- _PROBLEM STATEMENT_: Among the lines of the records below, copy those that hold the word "корректности".

Dataset entries
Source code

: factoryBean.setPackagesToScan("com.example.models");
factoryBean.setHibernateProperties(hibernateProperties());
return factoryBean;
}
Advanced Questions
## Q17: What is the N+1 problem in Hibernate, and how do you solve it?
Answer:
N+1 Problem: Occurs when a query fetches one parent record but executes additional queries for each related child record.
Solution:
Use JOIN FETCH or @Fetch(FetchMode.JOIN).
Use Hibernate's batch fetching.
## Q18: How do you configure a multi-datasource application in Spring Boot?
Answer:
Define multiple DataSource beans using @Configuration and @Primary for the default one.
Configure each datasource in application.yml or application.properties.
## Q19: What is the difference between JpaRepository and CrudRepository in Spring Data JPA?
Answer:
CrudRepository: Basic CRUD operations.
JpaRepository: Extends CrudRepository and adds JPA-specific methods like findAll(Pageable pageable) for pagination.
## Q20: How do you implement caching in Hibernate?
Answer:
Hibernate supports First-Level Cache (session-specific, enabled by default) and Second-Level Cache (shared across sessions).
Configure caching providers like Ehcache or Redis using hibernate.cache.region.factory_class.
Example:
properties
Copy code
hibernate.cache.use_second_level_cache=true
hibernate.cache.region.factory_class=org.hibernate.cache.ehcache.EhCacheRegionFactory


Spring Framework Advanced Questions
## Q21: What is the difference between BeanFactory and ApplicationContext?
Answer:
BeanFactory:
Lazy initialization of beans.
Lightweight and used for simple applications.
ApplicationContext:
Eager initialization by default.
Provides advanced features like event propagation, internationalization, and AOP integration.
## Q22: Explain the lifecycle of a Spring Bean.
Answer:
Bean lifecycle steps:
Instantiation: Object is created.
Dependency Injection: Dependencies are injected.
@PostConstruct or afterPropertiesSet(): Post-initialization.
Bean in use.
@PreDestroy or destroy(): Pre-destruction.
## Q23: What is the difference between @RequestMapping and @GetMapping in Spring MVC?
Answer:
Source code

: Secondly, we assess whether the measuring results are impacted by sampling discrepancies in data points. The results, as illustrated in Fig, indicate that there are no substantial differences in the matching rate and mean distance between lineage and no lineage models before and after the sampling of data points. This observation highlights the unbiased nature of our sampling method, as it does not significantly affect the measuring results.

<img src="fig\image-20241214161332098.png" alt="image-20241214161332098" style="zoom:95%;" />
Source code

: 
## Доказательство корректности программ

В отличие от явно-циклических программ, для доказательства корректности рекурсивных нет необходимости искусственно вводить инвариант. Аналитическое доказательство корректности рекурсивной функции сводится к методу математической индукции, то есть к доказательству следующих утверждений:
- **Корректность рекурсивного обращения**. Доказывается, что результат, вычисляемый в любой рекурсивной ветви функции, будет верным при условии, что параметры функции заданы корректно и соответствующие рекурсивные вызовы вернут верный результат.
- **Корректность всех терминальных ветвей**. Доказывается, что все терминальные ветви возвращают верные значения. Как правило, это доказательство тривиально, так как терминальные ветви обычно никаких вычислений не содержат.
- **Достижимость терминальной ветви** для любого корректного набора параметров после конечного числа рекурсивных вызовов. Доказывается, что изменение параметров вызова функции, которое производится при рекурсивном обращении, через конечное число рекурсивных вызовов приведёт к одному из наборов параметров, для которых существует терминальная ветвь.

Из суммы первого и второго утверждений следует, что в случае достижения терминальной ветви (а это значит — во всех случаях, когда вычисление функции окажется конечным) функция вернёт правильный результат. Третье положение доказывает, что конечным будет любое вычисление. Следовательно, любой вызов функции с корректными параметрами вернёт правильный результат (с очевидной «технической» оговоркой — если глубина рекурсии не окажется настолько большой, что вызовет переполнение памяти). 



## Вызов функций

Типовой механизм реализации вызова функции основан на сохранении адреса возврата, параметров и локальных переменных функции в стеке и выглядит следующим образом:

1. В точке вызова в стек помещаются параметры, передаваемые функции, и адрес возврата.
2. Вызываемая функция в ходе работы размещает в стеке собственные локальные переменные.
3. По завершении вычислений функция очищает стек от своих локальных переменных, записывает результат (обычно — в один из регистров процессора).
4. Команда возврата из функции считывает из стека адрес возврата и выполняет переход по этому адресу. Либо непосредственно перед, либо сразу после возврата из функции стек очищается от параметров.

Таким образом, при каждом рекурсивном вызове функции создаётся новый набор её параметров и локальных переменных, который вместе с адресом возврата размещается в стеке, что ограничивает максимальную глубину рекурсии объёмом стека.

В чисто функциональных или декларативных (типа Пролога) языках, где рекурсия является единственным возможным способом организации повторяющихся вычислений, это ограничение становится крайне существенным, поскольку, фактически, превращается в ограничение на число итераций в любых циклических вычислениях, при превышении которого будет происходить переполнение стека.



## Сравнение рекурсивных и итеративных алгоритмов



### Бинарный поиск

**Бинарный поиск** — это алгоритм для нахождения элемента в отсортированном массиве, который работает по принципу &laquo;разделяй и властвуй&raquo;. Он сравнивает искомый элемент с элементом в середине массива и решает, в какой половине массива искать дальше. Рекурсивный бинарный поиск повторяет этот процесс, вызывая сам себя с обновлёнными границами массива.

- _ANSWER BELOW_:
## Доказательство корректности программ
В отличие от явно-циклических программ, для доказательства корректности рекурсивных нет необходимости искусственно вводить инвариант. Аналитическое доказательство корректности рекурсивной функции сводится к методу математической индукции, то есть к доказательству следующих утверждений:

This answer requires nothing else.